Мать выходит замуж

Мартинсон Муа

Муа Мартинсон

Мать выходит замуж

Муа Мартинсон и ее роман «Мать выходит замуж»

«Правда обо мне — это правда о вас, уважаемые читатели!» — писала Муа Мартинсон в предисловии к своей серии автобиографических романов. Действительно, в книгах о ее детских и юношеских годах, о ее полной лишений жизни тысячи простых людей Швеции находят отражение своей собственной судьбы.

Путь Муа Мартинсон в литературу был очень нелегок. Хельга Свартс, позже принявшая литературное имя Муа Мартинсон, родилась в 1890 году в Эстергётланде. Ей, «незаконной» дочери фабричной работницы, уже в детские годы довелось вынести много тягот. Учиться в школе было нелегко, так как мать, гонимая нуждой, часто переезжала с места на место. Трудно началась и самостоятельная жизнь девушки.

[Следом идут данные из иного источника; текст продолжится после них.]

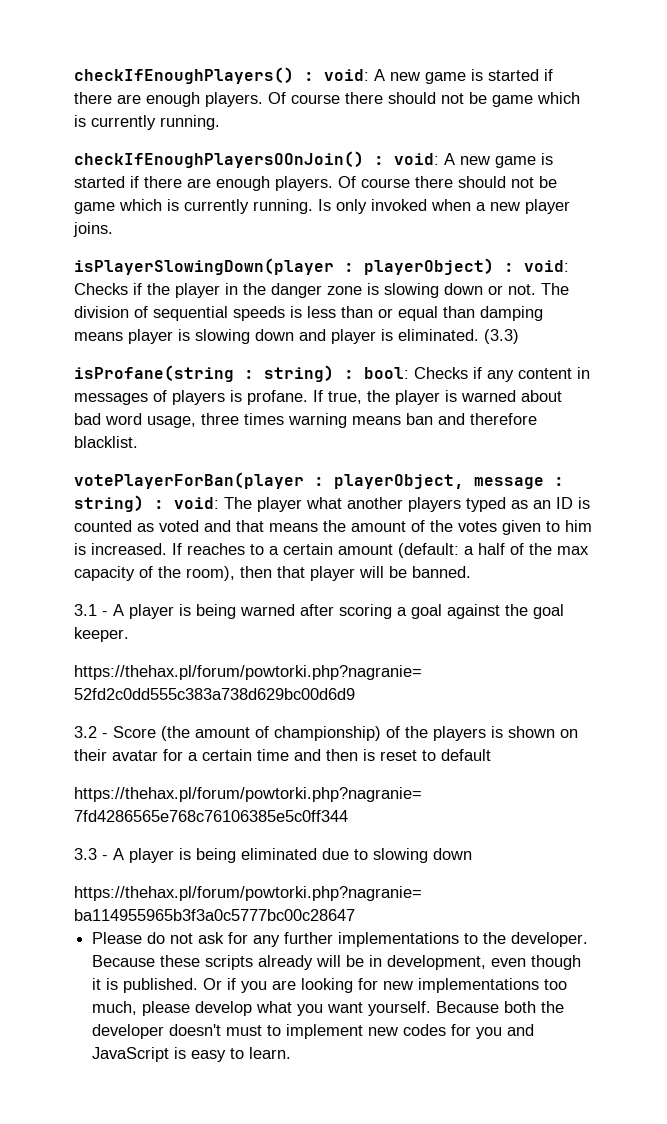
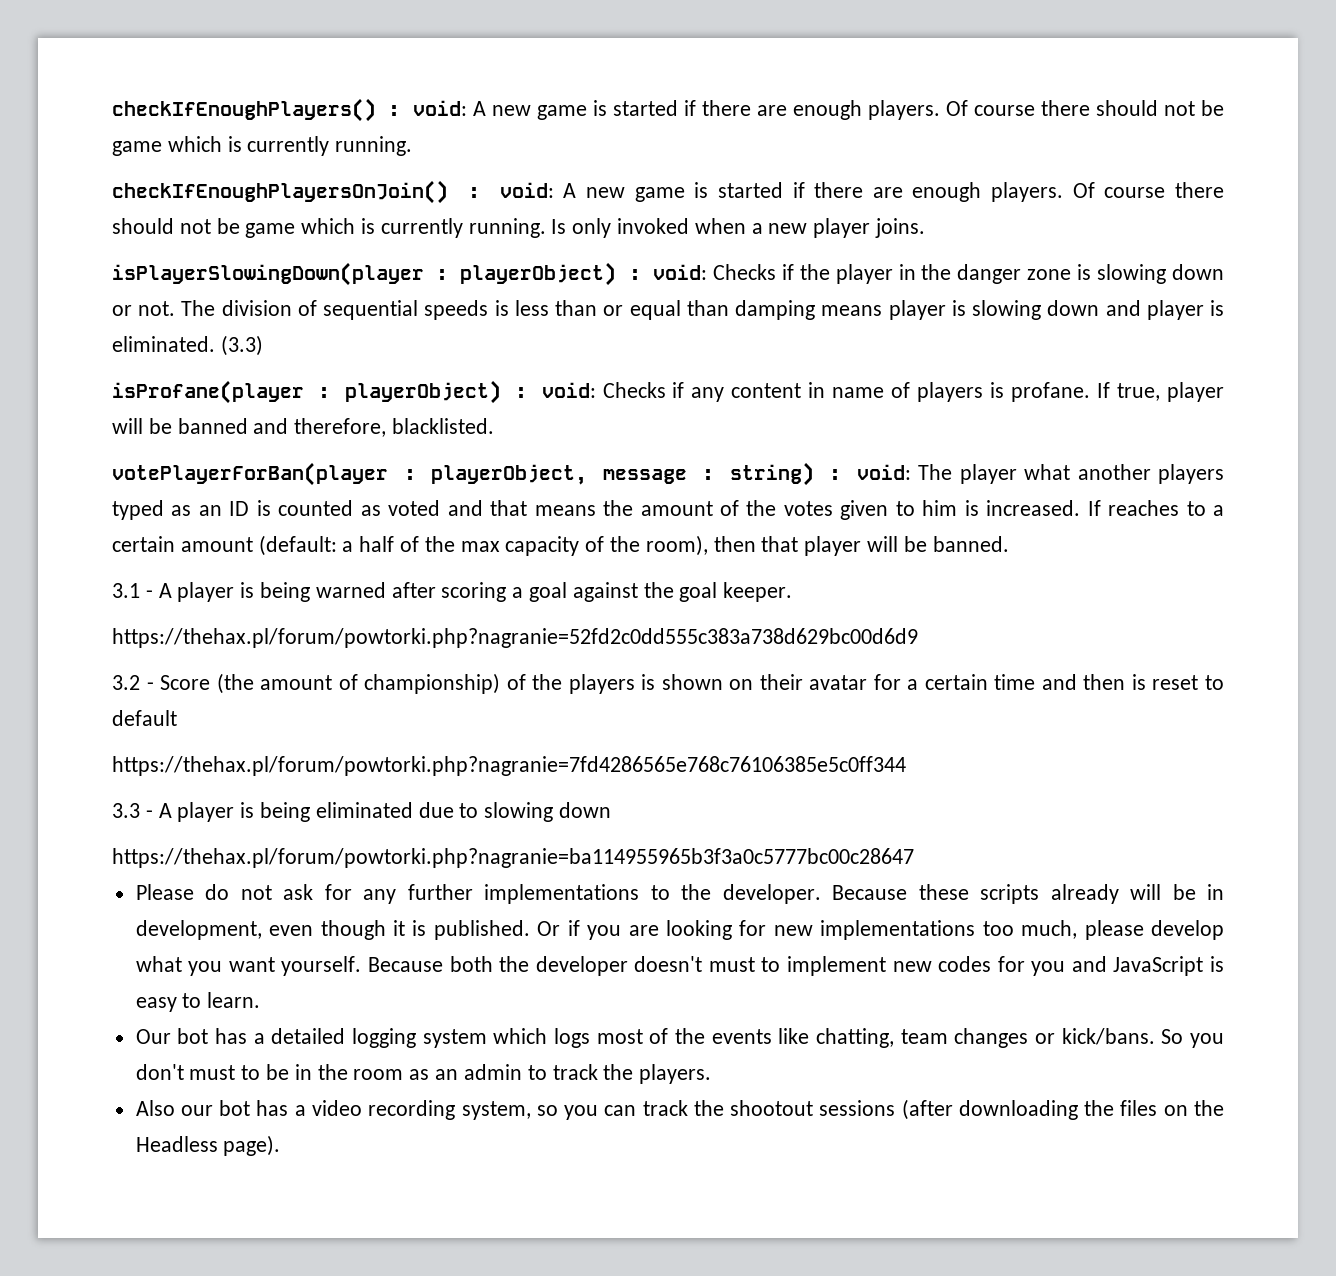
[74,151,364,168] checkIfEnoughPlayersOOnJoin() -> [112,180,448,204] checkIfEnoughPlayersOnJoin()
[74,365,409,382] isProfane(string : string) : bool: -> [112,380,596,404] isProfane(player : playerObject) : void:
[74,393,148,405] messages -> [832,387,885,398] name
[367,390,562,405] [74,413,537,428] [74,436,138,448] the player is warned about bad word usage, three times warning means ban and therefore blacklist. -> [1166,382,1224,402] [112,418,495,437] player will be banned and therefore, blacklisted.
(292, 1053) none -> [135,1028,1224,1048] [135,1064,712,1084] [135,1099,1224,1120] [135,1135,281,1156] // Our bot has a detailed logging system which logs most of the events like chatting, team changes or kick/bans. So you don't must to be in the room as an admin to track the players. // Also our bot has a video recording system, so you can track the shootout sessions (after downloading the files on the Headless page).

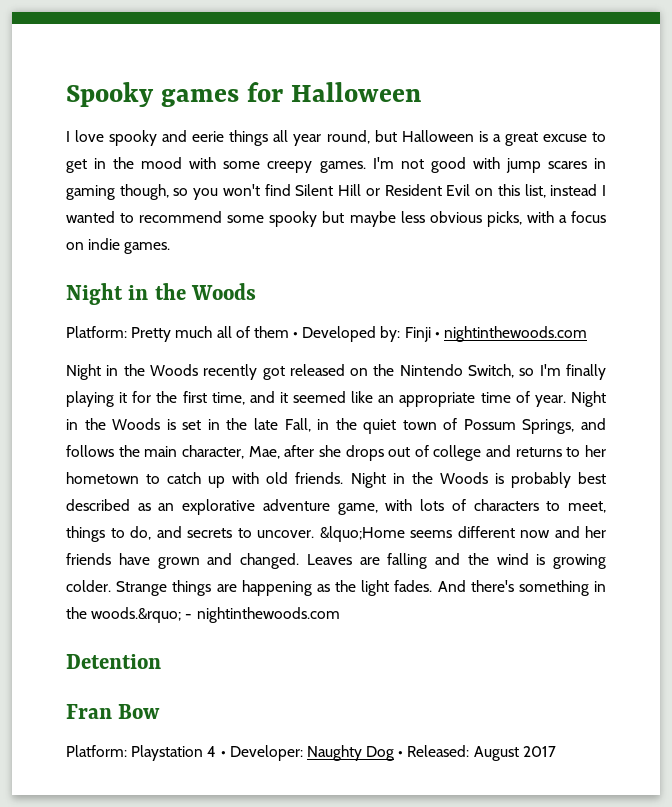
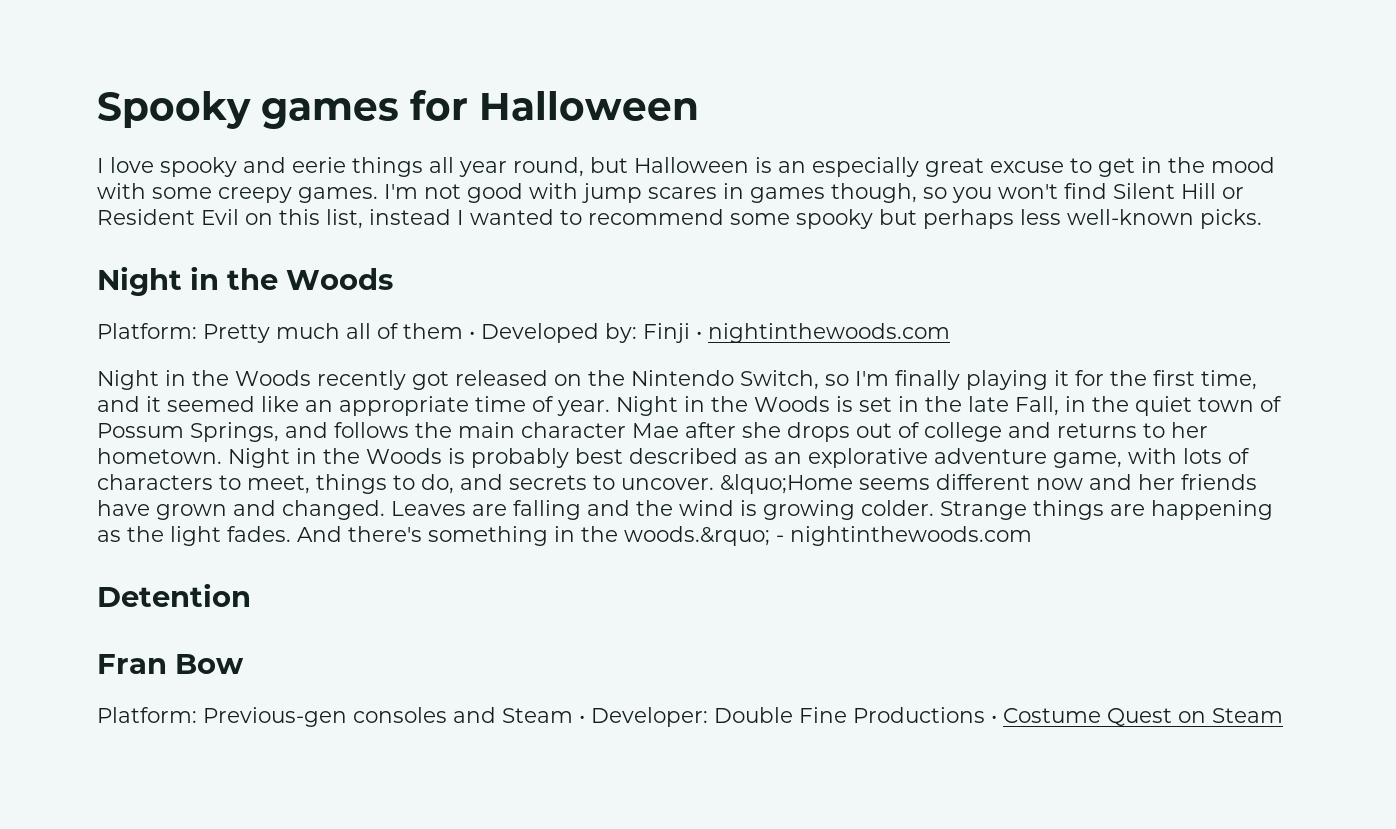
[492,134,501,142] a -> [778,157,919,177] an especially
[66,185,115,200] gaming -> [750,187,825,203] games
[349,211,606,227] [66,238,171,254] maybe less obvious picks, with a focus on indie games. -> [923,209,1262,229] perhaps less well-known picks.
[181,445,280,459] character, Mae, -> [521,422,679,438] character Mae
[66,472,344,488] hometown to catch up with old friends. -> [97,448,222,464] hometown.
[131,745,556,761] Playstation 4 • Developer: Naughty Dog • Released: August 2017 -> [203,707,1283,727] Previous-gen consoles and Steam • Developer: Double Fine Productions • Costume Quest on Steam

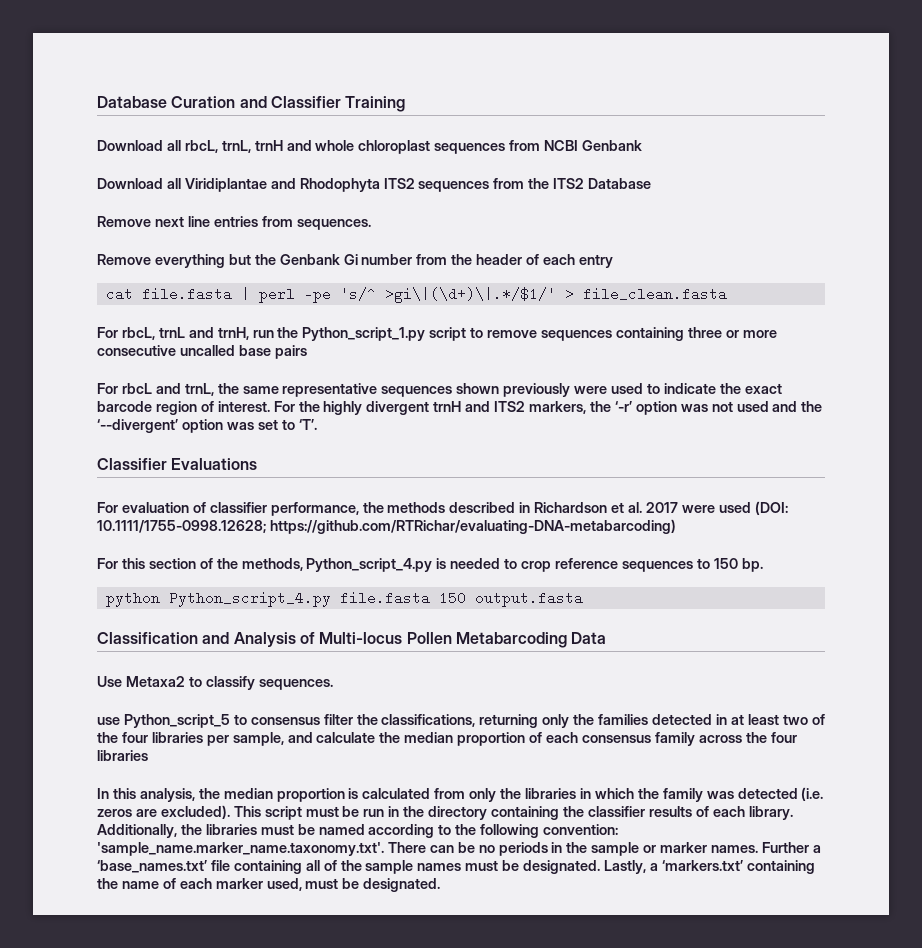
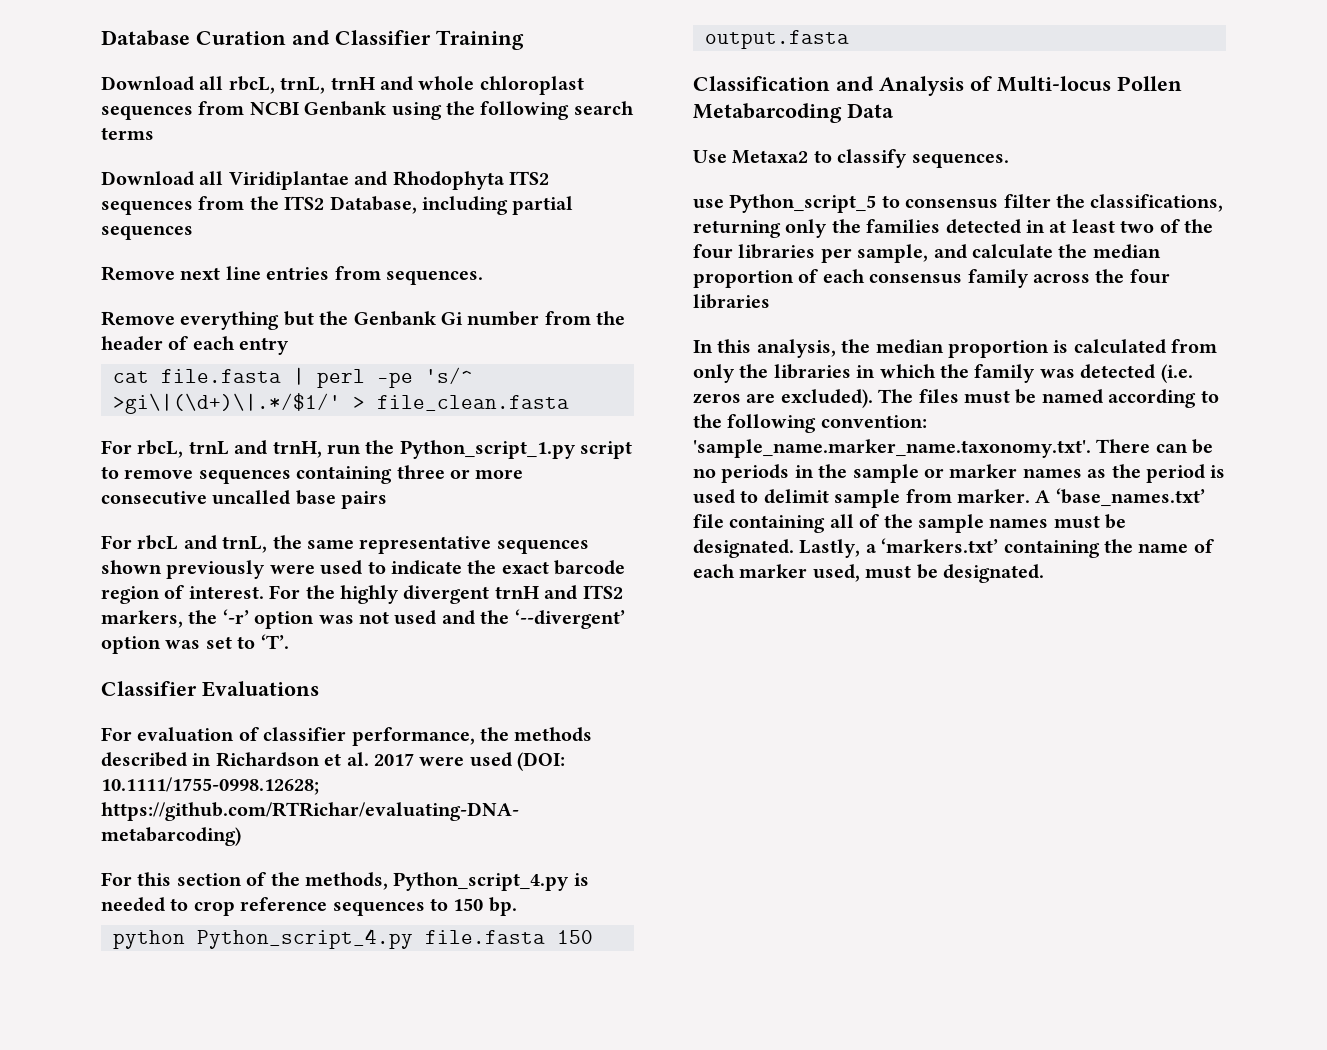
(643, 145) none -> [391,101,634,120] [101,127,154,140] using the following search terms
[588,178,652,189] Database -> [329,196,574,215] [101,225,193,240] Database, including partial sequences
[233,806,793,820] [97,824,257,838] This script must be run in the directory containing the classifier results of each library. Additionally, the libraries -> [878,389,959,403] The files
[711,842,821,853] names. Further a -> [1022,464,1226,483] [693,489,1051,508] names as the period is used to delimit sample from marker. A

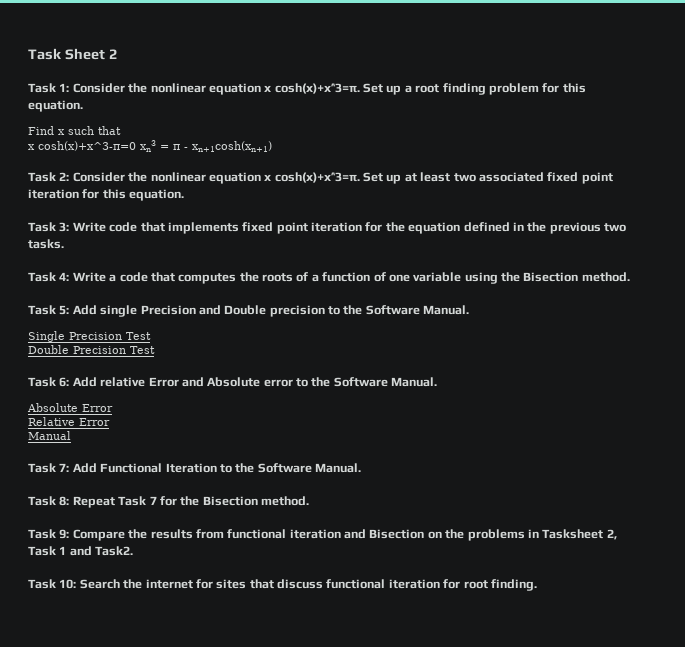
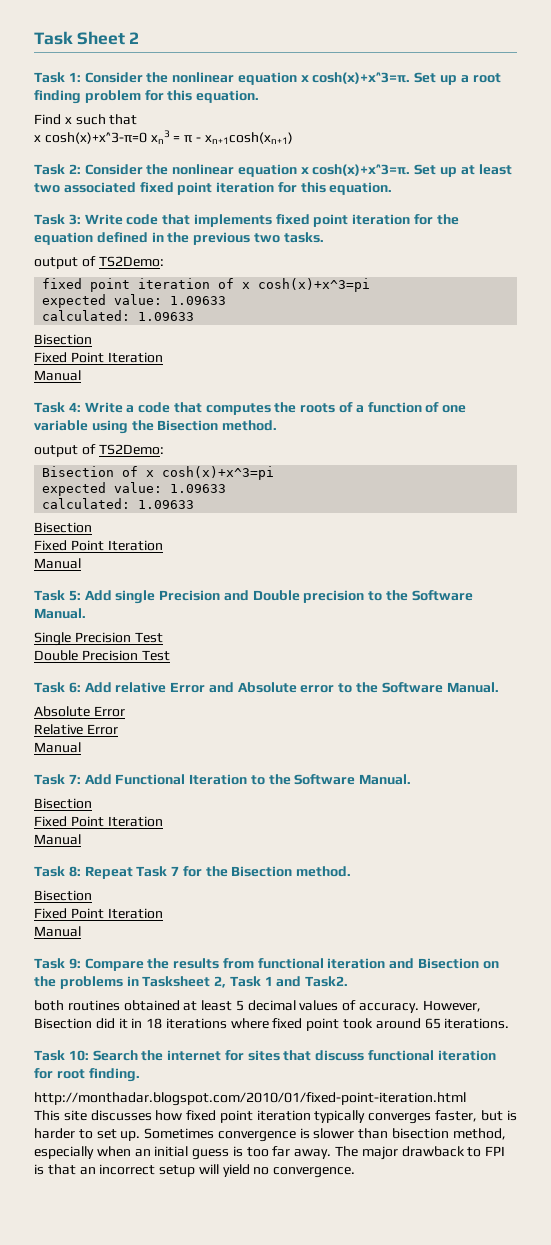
(64, 244) none -> [34,256,164,269] [42,278,371,292] [42,294,227,308] [42,310,195,321] [34,334,92,345] [34,352,163,363] [34,370,81,381] // output of TS2Demo: // fixed point iteration of x cosh(x)+x^3=pi // expected value: 1.09633 // calculated: 1.09633 // Bisection // Fixed Point Iteration // Manual
(630, 277) none -> [34,444,164,457] [42,466,275,480] [42,482,227,496] [42,498,195,509] [34,522,92,533] [34,540,163,551] [34,558,81,569] // output of TS2Demo: // Bisection of x cosh(x)+x^3=pi // expected value: 1.09633 // calculated: 1.09633 // Bisection // Fixed Point Iteration // Manual
(361, 468) none -> [34,798,92,809] [34,816,163,827] [34,834,81,845] // Bisection // Fixed Point Iteration // Manual
(309, 501) none -> [34,890,92,901] [34,908,163,919] [34,926,81,937] // Bisection // Fixed Point Iteration // Manual
(134, 551) none -> [34,1000,481,1013] [34,1018,510,1031] // both routines obtained at least 5 decimal values of accuracy. However, Bisection did it in 18 iterations where fixed point took around 65 iterations.
(537, 585) none -> [34,1092,466,1106] [34,1110,517,1124] [34,1128,506,1142] [34,1146,506,1160] [34,1164,356,1178] // http://monthadar.blogspot.com/2010/01/fixed-point-iteration.html // This site discusses how fixed point iteration typically converges faster, but is harder to set up. Sometimes convergence is slower than bisection method, especially when an initial guess is too far away. The major drawback to FPI is that an incorrect setup will yield no convergence.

В 1920 году она вышла замуж и поселилась в маленьком крестьянском домике. Заработка мужа не хватало, и молодая женщина вынуждена была наниматься на поденную работу к богатым крестьянам, чтобы прокормить пятерых детей. Но ни изнуряющий труд, ни вечная тревога о завтрашнем дне, ни заботы о детях не сломили ее. Горестно складывается ее личная жизнь. Кончает самоубийством алкоголик-муж, трагически гибнут двое детей. Однако Муа находит в себе силы не сдаваться и, больше того, бороться против суровой действительности. Все свободное время она посвящает самообразованию. В круге ее читательских интересов Горький и Нексе, Золя и Достоевский. С середины 20-х годов Муа принимает активное участие в общественной жизни, сотрудничает в газетах, где печатает очерки и фельетоны. Ее политические взгляды тех лет еще весьма неустойчивы, но постепенно она сближается с коммунистической партией. «Если бы я была политическим деятелем, — говорит Муа Мартинсон, — то все свои силы я бы отдала коммунистической партии, чья политика в наибольшей мере соответствует той линии, которой я всегда следовала».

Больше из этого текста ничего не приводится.